How to set up your local Development Environment?

This tutorial will guide you in the setup of the local infrastructure to be able to deploy, on top of the Open Data Hub, a new Data Collector Object starting from a simple HelloWorld template we provide.

This tutorial is divided into three parts:

  1. Software installation
  2. Services configuration
  3. Troubleshooting

Software Installation

The following installation directions have been verified on a VM with installed either Debian 9 or Ubuntu 18.04.01 LTS. The applications installed on it are the Suggested version.

Note

All the commands and configuration items (including their location in the filesystem) refer to this distribution and should be identical or quite similar on all other debian-based distributions as well.

On other Linux distribution some the name of the single packages might vary.

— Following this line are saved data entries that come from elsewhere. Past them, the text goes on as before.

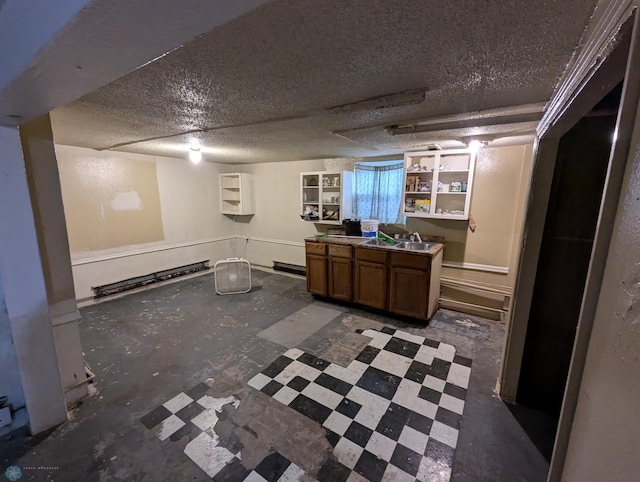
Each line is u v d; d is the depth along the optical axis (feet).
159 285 15.23
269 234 17.95
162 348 9.29
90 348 9.27
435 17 2.89
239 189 17.88
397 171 13.43
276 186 17.15
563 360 6.47
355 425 6.24
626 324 1.39
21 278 5.52
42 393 5.97
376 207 14.32
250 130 8.24
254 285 15.48
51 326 5.99
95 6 1.75
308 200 15.43
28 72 2.88
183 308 12.41
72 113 6.48
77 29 2.05
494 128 7.72
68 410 6.64
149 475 5.15
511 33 3.19
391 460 5.45
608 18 2.25
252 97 5.42
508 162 10.57
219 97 5.41
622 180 1.57
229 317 11.57
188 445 5.74
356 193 14.69
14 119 4.87
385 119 6.98
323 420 6.37
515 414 6.61
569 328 6.35
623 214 1.52
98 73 2.95
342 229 14.48
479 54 3.74
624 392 1.39
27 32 2.58
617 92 5.16
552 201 6.23
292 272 17.24
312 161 15.70
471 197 11.23
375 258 11.50
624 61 2.46
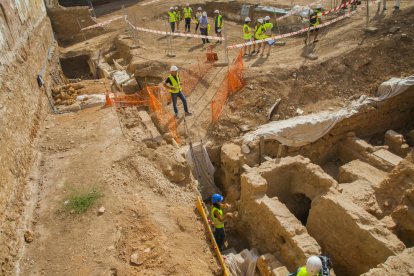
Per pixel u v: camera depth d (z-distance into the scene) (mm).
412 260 6180
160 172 9281
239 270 8125
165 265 6633
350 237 7668
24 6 13188
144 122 11641
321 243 8711
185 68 14758
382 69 13102
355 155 11656
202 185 11133
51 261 6773
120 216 7668
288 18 18094
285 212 8078
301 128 11344
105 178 8812
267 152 11328
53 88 13906
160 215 7961
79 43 20531
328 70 13422
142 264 6656
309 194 9344
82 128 11102
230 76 13172
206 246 7543
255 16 19828
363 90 12766
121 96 13289
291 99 12703
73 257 6820
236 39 18094
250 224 9320
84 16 20938
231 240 9961
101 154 9734
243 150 10805
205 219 8016
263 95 12672
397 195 8594
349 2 16578
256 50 15914
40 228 7547
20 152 8523
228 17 21938
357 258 7680
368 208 8586
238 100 12617
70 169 9234
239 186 10641
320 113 11945
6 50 9531
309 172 9148
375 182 9641
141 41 18453
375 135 12836
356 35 15102
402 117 13164
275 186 9750
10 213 7098
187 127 11836
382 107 12367
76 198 8195
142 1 26406
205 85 13711
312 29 15578
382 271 6098
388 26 15008
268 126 11492
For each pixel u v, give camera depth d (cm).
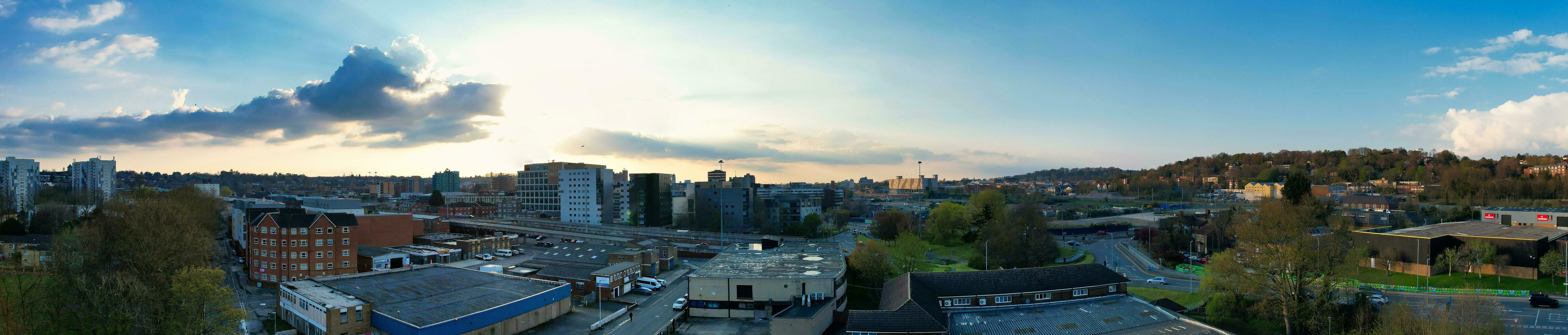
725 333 9756
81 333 8556
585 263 14788
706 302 10731
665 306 11562
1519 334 9056
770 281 10525
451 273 12125
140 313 8562
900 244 13488
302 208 19012
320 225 12950
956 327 8850
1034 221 16600
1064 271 10169
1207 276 11038
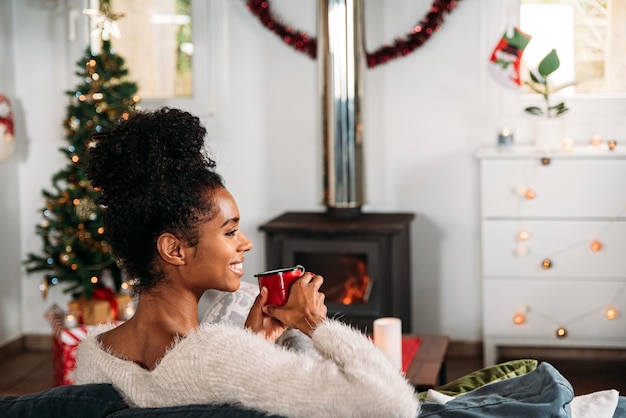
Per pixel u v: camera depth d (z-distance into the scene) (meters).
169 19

You need to install the following software:

Software Minimum Suggested Notes
PostgreSQL 9.6 10.5  
postgis ext. 2.2 2.4  
Java JRE7 JRE8 Most of the packages require Java 8 to be built.
git 2.17 2.17  
xmlstarlet 1.6.1 1.6.1  
Apache Maven 3.3.9 3.5.2 Optional. If you don’t use it, do not install it.
tomcat8 8.0 8.5 Optional. You can either use the tomcat server provided by Open Data Hub or install another application server.

Note

In case you opt to not use Maven or Tomcat, remember to edit the script in order to not attempt to configure them!

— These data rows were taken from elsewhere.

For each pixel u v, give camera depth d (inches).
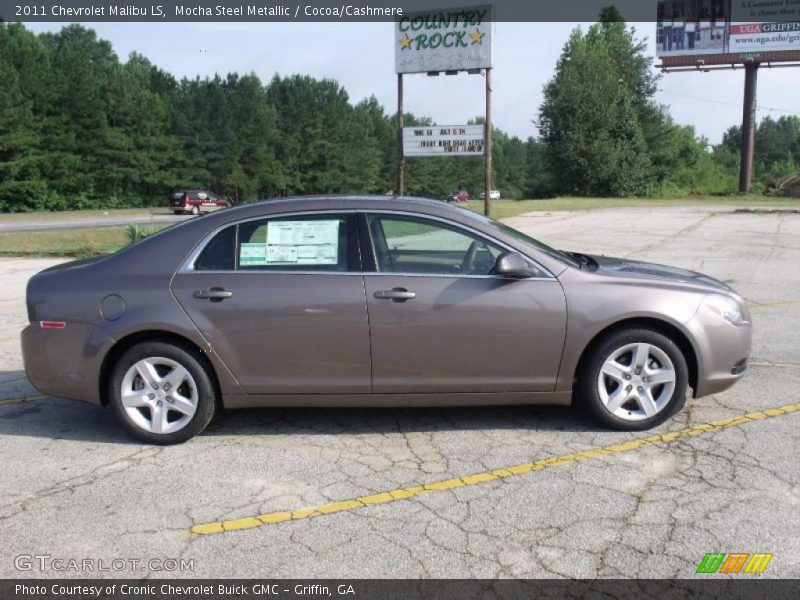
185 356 187.2
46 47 2709.2
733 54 1779.0
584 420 202.1
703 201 1726.1
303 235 189.8
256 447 188.4
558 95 2156.7
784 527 139.6
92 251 756.6
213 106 2787.9
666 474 164.9
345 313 183.2
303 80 3253.0
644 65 2368.4
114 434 200.5
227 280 186.7
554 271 186.9
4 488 165.2
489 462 174.6
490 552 133.4
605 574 125.4
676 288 188.7
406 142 994.7
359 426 202.5
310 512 151.0
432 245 189.2
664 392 189.6
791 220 992.2
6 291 476.4
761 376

On a typical debian-based Linux distribution, installing the software is achieved by opening a shell/terminal, then issuing the following command, provided you have the rights to install software:

~$ sudo apt-get install git openjdk-8-jdk postgresql postgis maven tomcat8 xmlstarlet

This command ensures that all dependencies are installed as well. If you have none of these package already installed, you might need to download up to ~125Mb of packages.

Services configuration

The services will be configured automatically, since we developed a script that does most of the job for you. However, a few preliminary steps are required:

  1. Make sure tomcat8 and postgres are running. If the do not or if you are unsure, refer to entry 1 in section Troubleshooting.
  2. Verify that tomcat and postgres are listening on the right port (8080 and 5432 respectively). See entry 2 in section Troubleshooting for more information.
  3. Make sure there is a database role configured with a password and a few access permission.
  4. Set two environment variables.
  5. Edit the script to suit your workstation.
  6. Launch the script.

Warning

The script might silently fail on some machine, for example on Ubuntu 18.04, because it ships with Java 11. In this case, please install also java 8 and make it the default java version.

Troubleshooting

  1. How do I check if a service is running?

You can check that a service like tomcat or postgres is running from the CLI, by issuing the following command and see an output similar to the one show here, where the active (running) string can be read.

~$ service tomcat8 status
  tomcat8.service - LSB: Start Tomcat.
   Loaded: loaded (/etc/init.d/tomcat8; bad; vendor preset: enabled)
   Active: active (running) since Wed 2018-06-13 16:36:28 CEST; 14min ago
     Docs: man:systemd-sysv-generator(8)
   CGroup: /system.slice/tomcat8.service
           └─13828 /usr/lib/jvm/java-8-openjdk-amd64/bin/java -Djava.util.logging.config.file=/var/lib/tomcat8/conf/lo

Jun 13 16:36:23 odh systemd[1]: Starting LSB: Start Tomcat....
Jun 13 16:36:23 odh tomcat8[13802]:  * Starting Tomcat servlet engine tomcat8
Jun 13 16:36:28 odh tomcat8[13802]:    ...done.
Jun 13 16:36:28 odh systemd[1]: Started LSB: Start Tomcat..

If you do not use systemd, the command will have a different output:

~$ service tomcat8 status
[ ok ] Tomcat servlet engine is running with pid 11357.

From a browser you should connect to https://localhost:8080/ (replace localhost this the URL or IP where your application server is located) and see the following page:

../../_images/tomcatOK.png

Figure 34 The tomcat8 default landing page.

If tomcat is not running, start it using the following command, then entering your password.

~$ sudo service tomcat8 start
[sudo] password for odh:

You can check again if tomcat is running with the command service tomcat8 status.

  1. How do I check the port on which a service is listening?

You can use the netstat command line utility, like this:

~# netstat -plnt4
Active Internet connections (only servers)
Proto Recv-Q Send-Q Local Address           Foreign Address         State       PID/Program name
tcp        0      0 0.0.0.0:5432              0.0.0.0:*               LISTEN      2427/postgresql
tcp        0      0 0.0.0.0:22              0.0.0.0:*               LISTEN      2719/sshd
tcp        0      0 127.0.0.1:8080            0.0.0.0:*               LISTEN      2863/tomcat8

Make sure that at least ports 8080 and 5432 are present (tomcat and postgres respectively) in the Local Address.

It is suggested to run this command as superuser, because otherwise not all information is present.